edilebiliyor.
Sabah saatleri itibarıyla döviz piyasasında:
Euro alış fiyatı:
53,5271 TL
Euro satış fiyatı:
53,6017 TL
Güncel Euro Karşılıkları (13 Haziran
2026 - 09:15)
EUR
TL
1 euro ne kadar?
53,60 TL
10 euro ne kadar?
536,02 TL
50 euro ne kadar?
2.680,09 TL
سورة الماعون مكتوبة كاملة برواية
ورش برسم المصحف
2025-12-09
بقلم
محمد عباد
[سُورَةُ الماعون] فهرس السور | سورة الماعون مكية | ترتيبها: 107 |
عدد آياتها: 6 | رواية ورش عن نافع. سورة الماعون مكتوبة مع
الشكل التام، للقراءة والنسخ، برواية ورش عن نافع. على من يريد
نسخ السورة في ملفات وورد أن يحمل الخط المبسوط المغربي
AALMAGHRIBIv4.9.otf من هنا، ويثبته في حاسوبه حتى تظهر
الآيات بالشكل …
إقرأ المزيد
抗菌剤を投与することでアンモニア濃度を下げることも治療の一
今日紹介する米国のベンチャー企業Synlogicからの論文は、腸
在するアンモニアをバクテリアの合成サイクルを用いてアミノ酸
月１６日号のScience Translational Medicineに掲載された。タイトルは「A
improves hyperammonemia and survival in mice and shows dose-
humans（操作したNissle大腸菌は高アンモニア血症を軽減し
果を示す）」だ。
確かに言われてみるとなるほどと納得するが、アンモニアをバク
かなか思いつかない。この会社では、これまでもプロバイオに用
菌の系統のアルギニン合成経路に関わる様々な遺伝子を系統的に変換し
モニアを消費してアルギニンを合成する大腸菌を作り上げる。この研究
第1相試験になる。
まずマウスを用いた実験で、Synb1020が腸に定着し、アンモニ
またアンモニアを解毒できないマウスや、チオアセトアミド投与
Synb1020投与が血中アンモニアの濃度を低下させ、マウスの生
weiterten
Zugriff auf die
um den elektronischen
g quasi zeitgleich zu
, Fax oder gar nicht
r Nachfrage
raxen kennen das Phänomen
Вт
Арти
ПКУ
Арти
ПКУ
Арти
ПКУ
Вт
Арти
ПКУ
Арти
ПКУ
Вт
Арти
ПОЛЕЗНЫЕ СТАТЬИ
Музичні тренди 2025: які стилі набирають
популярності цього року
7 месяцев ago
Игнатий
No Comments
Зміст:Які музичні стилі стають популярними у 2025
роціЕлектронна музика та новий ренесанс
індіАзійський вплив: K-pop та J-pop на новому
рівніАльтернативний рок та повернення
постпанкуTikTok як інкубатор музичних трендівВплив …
○ ○ ○ ○ ○
**TASK DIRECTIONS**
The line above containing "Sabah saatleri itibarıyla", the line containing "ورش برسم المصحف", and every line between them are to be transcribed exactly; no other line is wanted.

**RESULT FOR THIS EXERCISE**
Sabah saatleri itibarıyla döviz piyasasında:
Euro alış fiyatı:
53,5271 TL
Euro satış fiyatı:
53,6017 TL
Güncel Euro Karşılıkları (13 Haziran
2026 - 09:15)
EUR
TL
1 euro ne kadar?
53,60 TL
10 euro ne kadar?
536,02 TL
50 euro ne kadar?
2.680,09 TL
سورة الماعون مكتوبة كاملة برواية
ورش برسم المصحف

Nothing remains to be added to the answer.